North American prices for most commodity resins have increased since Feb. 1 as the region deals with the fallout of freezing weather that hit the Texas coast.
Beginning Feb. 15, cold weather hit Texas, including its Gulf Coast, where much U.S. resin production is located. Plants were closed in advance of the cold snap, but some operations may have been damaged as freezing temperatures caused pipes to expand.
As of Feb. 25, many commodity resin makers on the coast still were assessing their ability to restart production. Commodity resin markets — especially polyethylene, polypropylene and PVC — already were tight before the cold snap and have been further tightened by the outages.
Plastics News this week is showing price increases for PE, suspension PVC, solid polystyrene and PET bottle resin that have taken effect since Feb. 1. PP prices for February remain unsettled, but are expected to be up at least 28 cents per pound, based on settlements for polymer-grade propylene feedstock.
Regional PP prices already had been up a combined 27 cents in December and January. These major spikes already had led some processors to issue price surcharges on PP finished products.
Regional prices for all grades of PE resin are up an average of 7 cents per pound since Feb. 1, following 5-cent hikes in both December and January. Those hikes were caused by strong demand – especially in products sold to grocery stores – and unplanned outages at some production sites.

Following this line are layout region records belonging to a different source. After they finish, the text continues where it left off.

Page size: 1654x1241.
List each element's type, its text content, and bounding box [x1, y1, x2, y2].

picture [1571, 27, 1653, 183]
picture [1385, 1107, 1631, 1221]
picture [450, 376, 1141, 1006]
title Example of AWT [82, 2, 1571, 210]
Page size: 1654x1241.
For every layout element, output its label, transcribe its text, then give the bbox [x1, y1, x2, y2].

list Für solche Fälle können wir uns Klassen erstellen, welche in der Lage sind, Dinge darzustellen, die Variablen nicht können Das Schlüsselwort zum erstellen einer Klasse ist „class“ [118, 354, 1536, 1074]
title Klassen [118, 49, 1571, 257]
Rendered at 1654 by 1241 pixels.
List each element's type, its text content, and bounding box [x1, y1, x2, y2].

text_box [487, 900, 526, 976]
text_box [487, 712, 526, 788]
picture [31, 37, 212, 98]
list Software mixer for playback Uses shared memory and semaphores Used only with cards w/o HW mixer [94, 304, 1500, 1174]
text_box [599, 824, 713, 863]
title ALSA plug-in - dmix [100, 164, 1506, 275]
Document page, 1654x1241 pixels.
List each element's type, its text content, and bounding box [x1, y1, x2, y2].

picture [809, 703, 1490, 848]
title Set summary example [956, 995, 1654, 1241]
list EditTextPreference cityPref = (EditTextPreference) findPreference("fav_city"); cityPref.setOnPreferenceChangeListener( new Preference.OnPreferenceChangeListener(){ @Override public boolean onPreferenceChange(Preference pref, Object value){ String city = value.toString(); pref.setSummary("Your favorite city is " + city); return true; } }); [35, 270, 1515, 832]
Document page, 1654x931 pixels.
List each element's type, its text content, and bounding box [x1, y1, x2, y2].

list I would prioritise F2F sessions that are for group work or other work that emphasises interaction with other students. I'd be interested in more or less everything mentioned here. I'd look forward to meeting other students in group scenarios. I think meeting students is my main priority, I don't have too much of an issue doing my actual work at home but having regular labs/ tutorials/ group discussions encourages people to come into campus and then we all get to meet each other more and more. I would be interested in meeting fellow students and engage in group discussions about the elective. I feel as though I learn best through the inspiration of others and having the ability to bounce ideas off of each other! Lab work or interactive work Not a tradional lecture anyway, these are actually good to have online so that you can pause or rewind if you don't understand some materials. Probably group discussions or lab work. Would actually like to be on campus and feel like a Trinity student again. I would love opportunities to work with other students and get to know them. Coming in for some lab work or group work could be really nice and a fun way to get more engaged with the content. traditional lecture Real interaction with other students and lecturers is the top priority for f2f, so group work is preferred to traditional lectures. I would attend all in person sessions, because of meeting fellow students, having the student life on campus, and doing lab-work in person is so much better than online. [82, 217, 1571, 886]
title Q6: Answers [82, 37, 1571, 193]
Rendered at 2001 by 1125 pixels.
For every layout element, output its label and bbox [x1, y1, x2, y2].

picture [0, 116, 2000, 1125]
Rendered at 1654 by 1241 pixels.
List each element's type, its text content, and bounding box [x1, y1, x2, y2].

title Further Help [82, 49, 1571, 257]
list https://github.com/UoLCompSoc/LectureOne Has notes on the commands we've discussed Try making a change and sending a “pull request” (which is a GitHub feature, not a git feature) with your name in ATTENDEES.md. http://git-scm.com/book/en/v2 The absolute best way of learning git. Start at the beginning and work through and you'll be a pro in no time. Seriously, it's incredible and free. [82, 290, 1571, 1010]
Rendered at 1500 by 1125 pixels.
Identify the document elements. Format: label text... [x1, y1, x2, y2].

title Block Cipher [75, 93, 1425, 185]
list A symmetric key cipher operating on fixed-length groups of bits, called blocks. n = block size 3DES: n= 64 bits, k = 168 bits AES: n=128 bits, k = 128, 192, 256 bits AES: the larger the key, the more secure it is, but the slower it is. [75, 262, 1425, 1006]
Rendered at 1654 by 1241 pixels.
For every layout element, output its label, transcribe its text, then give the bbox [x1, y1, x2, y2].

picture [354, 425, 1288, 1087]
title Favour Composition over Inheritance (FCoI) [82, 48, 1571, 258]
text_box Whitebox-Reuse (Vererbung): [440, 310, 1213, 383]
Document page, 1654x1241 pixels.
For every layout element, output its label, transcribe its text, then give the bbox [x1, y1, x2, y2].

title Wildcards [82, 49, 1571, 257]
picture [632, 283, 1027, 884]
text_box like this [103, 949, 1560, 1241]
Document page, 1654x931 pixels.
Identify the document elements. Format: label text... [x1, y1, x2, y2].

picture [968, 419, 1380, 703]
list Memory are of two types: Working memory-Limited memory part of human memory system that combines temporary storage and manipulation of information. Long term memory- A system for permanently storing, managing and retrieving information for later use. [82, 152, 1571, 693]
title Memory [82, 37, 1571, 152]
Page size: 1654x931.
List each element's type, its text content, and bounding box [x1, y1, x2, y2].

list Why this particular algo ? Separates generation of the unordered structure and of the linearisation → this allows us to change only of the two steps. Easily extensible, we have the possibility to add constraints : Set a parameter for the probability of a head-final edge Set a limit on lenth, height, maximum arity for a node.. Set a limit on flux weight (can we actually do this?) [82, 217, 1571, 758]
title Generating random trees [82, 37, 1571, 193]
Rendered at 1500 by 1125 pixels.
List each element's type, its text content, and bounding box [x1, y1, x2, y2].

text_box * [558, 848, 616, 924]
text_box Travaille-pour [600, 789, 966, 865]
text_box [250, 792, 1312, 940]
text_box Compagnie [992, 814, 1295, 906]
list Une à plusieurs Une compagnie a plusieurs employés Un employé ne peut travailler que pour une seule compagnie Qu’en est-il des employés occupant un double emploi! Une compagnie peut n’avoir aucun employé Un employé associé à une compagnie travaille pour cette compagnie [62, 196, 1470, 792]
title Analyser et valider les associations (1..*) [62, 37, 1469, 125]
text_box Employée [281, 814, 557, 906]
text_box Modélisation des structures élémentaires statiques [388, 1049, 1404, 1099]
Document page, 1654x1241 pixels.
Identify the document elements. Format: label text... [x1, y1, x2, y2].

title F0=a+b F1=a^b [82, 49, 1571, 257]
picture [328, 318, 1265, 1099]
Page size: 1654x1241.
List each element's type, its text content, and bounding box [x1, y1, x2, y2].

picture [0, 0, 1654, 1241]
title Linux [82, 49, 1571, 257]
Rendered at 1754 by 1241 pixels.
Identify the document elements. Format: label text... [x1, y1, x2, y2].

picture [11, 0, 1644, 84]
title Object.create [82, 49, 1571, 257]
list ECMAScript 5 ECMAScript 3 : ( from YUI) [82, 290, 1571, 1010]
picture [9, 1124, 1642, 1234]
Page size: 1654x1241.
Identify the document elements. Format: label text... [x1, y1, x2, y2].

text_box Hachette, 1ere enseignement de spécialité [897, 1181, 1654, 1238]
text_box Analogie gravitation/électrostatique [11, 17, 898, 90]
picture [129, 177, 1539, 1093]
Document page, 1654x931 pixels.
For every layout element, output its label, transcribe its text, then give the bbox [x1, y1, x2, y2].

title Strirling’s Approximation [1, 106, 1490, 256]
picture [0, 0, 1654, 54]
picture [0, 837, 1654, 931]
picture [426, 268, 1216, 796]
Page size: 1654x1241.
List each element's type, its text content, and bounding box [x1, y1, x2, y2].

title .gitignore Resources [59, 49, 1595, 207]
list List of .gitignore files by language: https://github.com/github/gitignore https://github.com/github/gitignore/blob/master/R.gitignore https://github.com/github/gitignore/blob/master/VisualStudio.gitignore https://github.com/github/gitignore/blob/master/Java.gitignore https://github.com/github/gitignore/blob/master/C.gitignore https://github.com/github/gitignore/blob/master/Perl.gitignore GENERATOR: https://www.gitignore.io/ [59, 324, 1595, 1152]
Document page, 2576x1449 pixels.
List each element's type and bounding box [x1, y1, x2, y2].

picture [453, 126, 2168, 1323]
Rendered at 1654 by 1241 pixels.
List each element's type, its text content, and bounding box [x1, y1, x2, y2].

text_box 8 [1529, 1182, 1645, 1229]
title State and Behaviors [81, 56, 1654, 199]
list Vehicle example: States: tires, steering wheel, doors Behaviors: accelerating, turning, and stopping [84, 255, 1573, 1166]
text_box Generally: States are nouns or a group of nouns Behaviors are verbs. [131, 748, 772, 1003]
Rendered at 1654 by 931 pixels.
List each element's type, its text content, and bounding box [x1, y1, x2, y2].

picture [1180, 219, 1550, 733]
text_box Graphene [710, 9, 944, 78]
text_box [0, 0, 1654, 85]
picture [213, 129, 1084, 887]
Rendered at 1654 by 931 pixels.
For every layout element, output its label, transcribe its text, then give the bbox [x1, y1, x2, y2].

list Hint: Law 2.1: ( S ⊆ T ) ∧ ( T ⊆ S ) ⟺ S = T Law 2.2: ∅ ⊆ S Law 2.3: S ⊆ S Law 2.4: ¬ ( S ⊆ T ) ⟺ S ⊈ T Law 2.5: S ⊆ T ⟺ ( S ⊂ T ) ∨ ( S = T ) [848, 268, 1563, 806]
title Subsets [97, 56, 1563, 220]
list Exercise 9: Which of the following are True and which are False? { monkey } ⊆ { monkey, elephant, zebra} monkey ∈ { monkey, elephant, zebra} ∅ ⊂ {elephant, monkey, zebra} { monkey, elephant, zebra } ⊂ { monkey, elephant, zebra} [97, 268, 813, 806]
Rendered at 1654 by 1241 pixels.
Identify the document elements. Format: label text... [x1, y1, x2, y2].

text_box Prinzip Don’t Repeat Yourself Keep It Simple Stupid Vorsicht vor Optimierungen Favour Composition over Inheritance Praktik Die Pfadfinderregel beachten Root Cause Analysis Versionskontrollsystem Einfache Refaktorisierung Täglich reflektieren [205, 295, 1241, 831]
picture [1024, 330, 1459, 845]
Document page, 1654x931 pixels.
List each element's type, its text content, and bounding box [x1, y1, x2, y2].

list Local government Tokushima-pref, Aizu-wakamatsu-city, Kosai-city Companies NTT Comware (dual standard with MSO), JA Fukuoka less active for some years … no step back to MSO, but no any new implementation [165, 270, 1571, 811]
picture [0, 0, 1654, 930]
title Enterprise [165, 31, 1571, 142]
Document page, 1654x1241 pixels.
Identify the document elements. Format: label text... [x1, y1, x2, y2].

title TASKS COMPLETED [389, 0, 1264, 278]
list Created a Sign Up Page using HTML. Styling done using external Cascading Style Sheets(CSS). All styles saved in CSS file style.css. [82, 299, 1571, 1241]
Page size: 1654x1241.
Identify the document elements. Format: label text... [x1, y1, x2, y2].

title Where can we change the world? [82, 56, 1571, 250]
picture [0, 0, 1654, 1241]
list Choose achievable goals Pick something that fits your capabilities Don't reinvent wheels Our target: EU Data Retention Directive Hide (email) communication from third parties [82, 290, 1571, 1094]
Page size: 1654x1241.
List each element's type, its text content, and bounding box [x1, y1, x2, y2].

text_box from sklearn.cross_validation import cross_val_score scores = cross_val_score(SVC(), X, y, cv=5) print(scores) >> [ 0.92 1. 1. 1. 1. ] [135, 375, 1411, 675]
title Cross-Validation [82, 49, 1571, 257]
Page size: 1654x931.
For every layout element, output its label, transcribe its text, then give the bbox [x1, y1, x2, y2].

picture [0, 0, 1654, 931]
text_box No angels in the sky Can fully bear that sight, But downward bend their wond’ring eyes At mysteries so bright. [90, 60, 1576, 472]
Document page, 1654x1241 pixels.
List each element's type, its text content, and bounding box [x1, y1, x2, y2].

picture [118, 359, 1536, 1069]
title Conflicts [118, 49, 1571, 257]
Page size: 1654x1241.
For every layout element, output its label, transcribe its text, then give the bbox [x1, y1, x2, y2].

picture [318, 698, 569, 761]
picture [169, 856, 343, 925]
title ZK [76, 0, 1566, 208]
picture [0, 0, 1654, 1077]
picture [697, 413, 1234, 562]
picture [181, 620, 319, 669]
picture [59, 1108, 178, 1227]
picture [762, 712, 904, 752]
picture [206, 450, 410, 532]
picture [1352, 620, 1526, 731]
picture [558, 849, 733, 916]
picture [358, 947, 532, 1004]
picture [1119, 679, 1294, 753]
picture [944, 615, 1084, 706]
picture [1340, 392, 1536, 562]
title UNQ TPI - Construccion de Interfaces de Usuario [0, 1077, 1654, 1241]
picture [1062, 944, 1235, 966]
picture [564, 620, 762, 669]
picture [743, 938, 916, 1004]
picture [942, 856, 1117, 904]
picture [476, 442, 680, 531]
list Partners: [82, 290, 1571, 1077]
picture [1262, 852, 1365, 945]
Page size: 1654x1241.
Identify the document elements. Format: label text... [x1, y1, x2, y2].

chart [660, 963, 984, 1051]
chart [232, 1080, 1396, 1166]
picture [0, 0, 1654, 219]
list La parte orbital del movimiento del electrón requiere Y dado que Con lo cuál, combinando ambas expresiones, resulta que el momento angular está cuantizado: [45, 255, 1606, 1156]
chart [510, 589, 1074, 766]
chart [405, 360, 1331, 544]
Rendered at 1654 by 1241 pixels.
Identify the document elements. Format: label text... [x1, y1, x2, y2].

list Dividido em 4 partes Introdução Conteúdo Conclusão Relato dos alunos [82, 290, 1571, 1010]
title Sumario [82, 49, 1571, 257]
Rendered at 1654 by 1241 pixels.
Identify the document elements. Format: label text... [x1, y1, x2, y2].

Even before the Texas cold snap, the regional PE market was being impacted by lower production at a major plant operated in Mexico by Braskem Idesa. That plant is operating at less than 20 percent of capacity after a dispute with the Mexican government over supplies of natural gas feedstock.
Major PE makers now are seeking a 7-cent price increase effective March 1. North American PE prices are up a net of 32 cents since January 2020.
Regional prices for suspension PVC moved up 3 cents per pound in February after increasing 4 cents per pound in January. Demand is up, as processors that sell products into the building and construction markets look to build inventories.
North American PVC prices now are up a net of 22.5 cents per pound since January 2020. Construction-related uses, including plastic pipe, account for around 60 percent of annual PVC sales in the U.S. and Canada.
In solid PS, prices moved up 2 cents per pound after rising 5 cents in January and a total of 8 cents in November and December. The February increase came as a bit of a surprise, since prices for benzene feedstock, which is used to make styrene monomer, were down 5 cents to $2.43 per gallon for the month.
PS prices since January 2020 now are up a net of 19 cents. Markets for the material were affected in the second half of 2020 by the temporary shutdown of almost 600 million pounds of styrene capacity operated by Westlake Chemicals Corp. in Lake Charles, La.
Regional prices for PET bottle resin moved up an average of 3 cents per pound in February after increasing the same amount in January. Beverage suppliers are building inventories of the material in advance of higher consumption during warmer summer months.
Market sources said that although production of PET bottle resin itself wasn't much affected by the cold snap, some plants that make feedstocks needed to make the resin are down.
Regional PET prices showed a net decline of 1.5 cents per pound for full-year 2020. Bottled water has been the largest beverage market in the U.S. since 2016, when it surpassed carbonated soft drinks, according to the Beverage Marketing Corp.